Bajo este escenario, Santander emerge con fuerza como uno de los mercados más atractivos y dinámicos del país. Este repunte está apalancado por un crecimiento del 9,3% en la venta de vivienda nueva y un notable incremento del 49% en el lanzamiento de proyectos durante el último año, de acuerdo con cifras de Camacol.

Dicha dinámica regional es impulsada por actores clave dentro del ecosistema como lo es la Inmobiliaria Esteban Ríos. Una firma de origen familiar con más de ocho décadas de experiencia en el asesoramiento integral para compradores, vendedores, propietarios, inversionistas y arrendatarios de los segmentos residencial y corporativo.

Gracias a este sólido legado, la organización se ha consolidado como una de las más prestigiosas de la región y la de mayor escala, con más de 4.000 contratos vigentes y la gestión del patrimonio de más de 12.000 clientes activos.

“Hoy Santander presenta una dinámica especialmente atractiva para el mercado inmobiliario: es una región de alto dinamismo económico con una oferta de suelo urbano limitada”, destaca Karina Tatiana Reyes Anaya, gerente general de la firma.

De una modesta oficina de arrendamientos, cimentada en el valor de la palabra y la confianza personal que fundó don Esteban Ríos Colmenares en 1940, ha evolucionado.
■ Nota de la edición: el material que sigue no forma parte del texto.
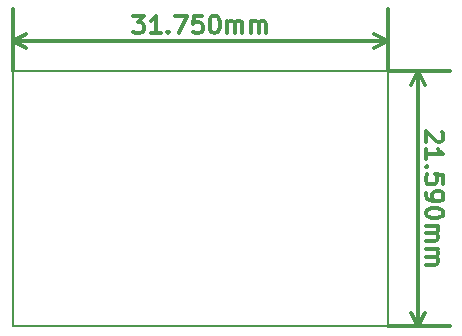
<source format=gbr>
G04 #@! TF.FileFunction,Drawing*
%FSLAX46Y46*%
G04 Gerber Fmt 4.6, Leading zero omitted, Abs format (unit mm)*
G04 Created by KiCad (PCBNEW 4.0.2-stable) date 07/05/2016 12:23:03 p. m.*
%MOMM*%
G01*
G04 APERTURE LIST*
%ADD10C,0.100000*%
%ADD11C,0.300000*%
%ADD12C,0.150000*%
G04 APERTURE END LIST*
D10*
D11*
X127000716Y-87998571D02*
X127929287Y-87998571D01*
X127429287Y-88570000D01*
X127643573Y-88570000D01*
X127786430Y-88641429D01*
X127857859Y-88712857D01*
X127929287Y-88855714D01*
X127929287Y-89212857D01*
X127857859Y-89355714D01*
X127786430Y-89427143D01*
X127643573Y-89498571D01*
X127215001Y-89498571D01*
X127072144Y-89427143D01*
X127000716Y-89355714D01*
X129357858Y-89498571D02*
X128500715Y-89498571D01*
X128929287Y-89498571D02*
X128929287Y-87998571D01*
X128786430Y-88212857D01*
X128643572Y-88355714D01*
X128500715Y-88427143D01*
X130000715Y-89355714D02*
X130072143Y-89427143D01*
X130000715Y-89498571D01*
X129929286Y-89427143D01*
X130000715Y-89355714D01*
X130000715Y-89498571D01*
X130572144Y-87998571D02*
X131572144Y-87998571D01*
X130929287Y-89498571D01*
X132857858Y-87998571D02*
X132143572Y-87998571D01*
X132072143Y-88712857D01*
X132143572Y-88641429D01*
X132286429Y-88570000D01*
X132643572Y-88570000D01*
X132786429Y-88641429D01*
X132857858Y-88712857D01*
X132929286Y-88855714D01*
X132929286Y-89212857D01*
X132857858Y-89355714D01*
X132786429Y-89427143D01*
X132643572Y-89498571D01*
X132286429Y-89498571D01*
X132143572Y-89427143D01*
X132072143Y-89355714D01*
X133857857Y-87998571D02*
X134000714Y-87998571D01*
X134143571Y-88070000D01*
X134215000Y-88141429D01*
X134286429Y-88284286D01*
X134357857Y-88570000D01*
X134357857Y-88927143D01*
X134286429Y-89212857D01*
X134215000Y-89355714D01*
X134143571Y-89427143D01*
X134000714Y-89498571D01*
X133857857Y-89498571D01*
X133715000Y-89427143D01*
X133643571Y-89355714D01*
X133572143Y-89212857D01*
X133500714Y-88927143D01*
X133500714Y-88570000D01*
X133572143Y-88284286D01*
X133643571Y-88141429D01*
X133715000Y-88070000D01*
X133857857Y-87998571D01*
X135000714Y-89498571D02*
X135000714Y-88498571D01*
X135000714Y-88641429D02*
X135072142Y-88570000D01*
X135215000Y-88498571D01*
X135429285Y-88498571D01*
X135572142Y-88570000D01*
X135643571Y-88712857D01*
X135643571Y-89498571D01*
X135643571Y-88712857D02*
X135715000Y-88570000D01*
X135857857Y-88498571D01*
X136072142Y-88498571D01*
X136215000Y-88570000D01*
X136286428Y-88712857D01*
X136286428Y-89498571D01*
X137000714Y-89498571D02*
X137000714Y-88498571D01*
X137000714Y-88641429D02*
X137072142Y-88570000D01*
X137215000Y-88498571D01*
X137429285Y-88498571D01*
X137572142Y-88570000D01*
X137643571Y-88712857D01*
X137643571Y-89498571D01*
X137643571Y-88712857D02*
X137715000Y-88570000D01*
X137857857Y-88498571D01*
X138072142Y-88498571D01*
X138215000Y-88570000D01*
X138286428Y-88712857D01*
X138286428Y-89498571D01*
X116840000Y-90170000D02*
X148590000Y-90170000D01*
X116840000Y-92710000D02*
X116840000Y-87470000D01*
X148590000Y-92710000D02*
X148590000Y-87470000D01*
X148590000Y-90170000D02*
X147463496Y-90756421D01*
X148590000Y-90170000D02*
X147463496Y-89583579D01*
X116840000Y-90170000D02*
X117966504Y-90756421D01*
X116840000Y-90170000D02*
X117966504Y-89583579D01*
X153158571Y-97862144D02*
X153230000Y-97933573D01*
X153301429Y-98076430D01*
X153301429Y-98433573D01*
X153230000Y-98576430D01*
X153158571Y-98647859D01*
X153015714Y-98719287D01*
X152872857Y-98719287D01*
X152658571Y-98647859D01*
X151801429Y-97790716D01*
X151801429Y-98719287D01*
X151801429Y-100147858D02*
X151801429Y-99290715D01*
X151801429Y-99719287D02*
X153301429Y-99719287D01*
X153087143Y-99576430D01*
X152944286Y-99433572D01*
X152872857Y-99290715D01*
X151944286Y-100790715D02*
X151872857Y-100862143D01*
X151801429Y-100790715D01*
X151872857Y-100719286D01*
X151944286Y-100790715D01*
X151801429Y-100790715D01*
X153301429Y-102219287D02*
X153301429Y-101505001D01*
X152587143Y-101433572D01*
X152658571Y-101505001D01*
X152730000Y-101647858D01*
X152730000Y-102005001D01*
X152658571Y-102147858D01*
X152587143Y-102219287D01*
X152444286Y-102290715D01*
X152087143Y-102290715D01*
X151944286Y-102219287D01*
X151872857Y-102147858D01*
X151801429Y-102005001D01*
X151801429Y-101647858D01*
X151872857Y-101505001D01*
X151944286Y-101433572D01*
X151801429Y-103005000D02*
X151801429Y-103290715D01*
X151872857Y-103433572D01*
X151944286Y-103505000D01*
X152158571Y-103647858D01*
X152444286Y-103719286D01*
X153015714Y-103719286D01*
X153158571Y-103647858D01*
X153230000Y-103576429D01*
X153301429Y-103433572D01*
X153301429Y-103147858D01*
X153230000Y-103005000D01*
X153158571Y-102933572D01*
X153015714Y-102862143D01*
X152658571Y-102862143D01*
X152515714Y-102933572D01*
X152444286Y-103005000D01*
X152372857Y-103147858D01*
X152372857Y-103433572D01*
X152444286Y-103576429D01*
X152515714Y-103647858D01*
X152658571Y-103719286D01*
X153301429Y-104647857D02*
X153301429Y-104790714D01*
X153230000Y-104933571D01*
X153158571Y-105005000D01*
X153015714Y-105076429D01*
X152730000Y-105147857D01*
X152372857Y-105147857D01*
X152087143Y-105076429D01*
X151944286Y-105005000D01*
X151872857Y-104933571D01*
X151801429Y-104790714D01*
X151801429Y-104647857D01*
X151872857Y-104505000D01*
X151944286Y-104433571D01*
X152087143Y-104362143D01*
X152372857Y-104290714D01*
X152730000Y-104290714D01*
X153015714Y-104362143D01*
X153158571Y-104433571D01*
X153230000Y-104505000D01*
X153301429Y-104647857D01*
X151801429Y-105790714D02*
X152801429Y-105790714D01*
X152658571Y-105790714D02*
X152730000Y-105862142D01*
X152801429Y-106005000D01*
X152801429Y-106219285D01*
X152730000Y-106362142D01*
X152587143Y-106433571D01*
X151801429Y-106433571D01*
X152587143Y-106433571D02*
X152730000Y-106505000D01*
X152801429Y-106647857D01*
X152801429Y-106862142D01*
X152730000Y-107005000D01*
X152587143Y-107076428D01*
X151801429Y-107076428D01*
X151801429Y-107790714D02*
X152801429Y-107790714D01*
X152658571Y-107790714D02*
X152730000Y-107862142D01*
X152801429Y-108005000D01*
X152801429Y-108219285D01*
X152730000Y-108362142D01*
X152587143Y-108433571D01*
X151801429Y-108433571D01*
X152587143Y-108433571D02*
X152730000Y-108505000D01*
X152801429Y-108647857D01*
X152801429Y-108862142D01*
X152730000Y-109005000D01*
X152587143Y-109076428D01*
X151801429Y-109076428D01*
X151130000Y-92710000D02*
X151130000Y-114300000D01*
X148590000Y-92710000D02*
X153830000Y-92710000D01*
X148590000Y-114300000D02*
X153830000Y-114300000D01*
X151130000Y-114300000D02*
X150543579Y-113173496D01*
X151130000Y-114300000D02*
X151716421Y-113173496D01*
X151130000Y-92710000D02*
X150543579Y-93836504D01*
X151130000Y-92710000D02*
X151716421Y-93836504D01*
D12*
X116840000Y-111760000D02*
X116840000Y-110490000D01*
X116840000Y-114300000D02*
X116840000Y-111760000D01*
X148590000Y-114300000D02*
X116840000Y-114300000D01*
X148590000Y-92710000D02*
X148590000Y-114300000D01*
X116840000Y-92710000D02*
X148590000Y-92710000D01*
X116840000Y-113030000D02*
X116840000Y-92710000D01*
M02*

</source>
Hoy, bajo la visión de su cuarta generación de liderazgo, se consolida como una organización que redefine los estándares de la gestión patrimonial en todo el oriente colombiano.

Dentro de sus hitos destaca que fue la primera en implementar el «Amparo de Renta» bajo la promesa «Pague o no el inquilino». Herramienta que resultó fundamental durante la crisis de la pandemia pues la empresa lideró más de 1.500 acuerdos privados entre propietarios y arrendatarios. Al privilegiar transacciones para mantener los contratos activos y evitar terminaciones masivas, lograron preservar la base de ingresos de la organización y proteger el tejido económico de la región.

Este rigor operativo le permitió ser reconocida en 2022 como una de las mejores inmobiliarias por la Federación Internacional de Profesiones Inmobiliarias (FIABCI, capítulo Colombia) y posicionarse como la primera de su región en obtener la certificación ISO 9001 en 2024, sello, que estará vigente hasta 2028.

No obstante, hoy en día las directivas tienen claro que el reto actual trasciende la estandarización; exige agilidad y adaptación tecnológica frente a la irrupción de las proptechs.

En este frente, José Daniel Ríos Hakspiel, director de operaciones y automatización, lidera la integración de herramientas disruptivas que hoy garantizan una gestión estrictamente basada en datos. «Nuestra visión no se limita a crecer en presencia geográfica, sino en escalar nuestra capacidad real de ejecución. Hoy por hoy, la automatización es el eje central de nuestra productividad organizacional», subraya el ejecutivo.

Por su parte, la gerente de la Inmobiliaria Esteban Ríos señala que proyectan un crecimiento sostenido en sus ingresos, acompañado de una rentabilidad sólida y consistente. “Resultados que reflejan una operación robusta y una clara capacidad de generación de valor, soportados en tres pilares clave: una gestión comercial proactiva, un control riguroso del gasto y una administración prudente de los recursos financieros”.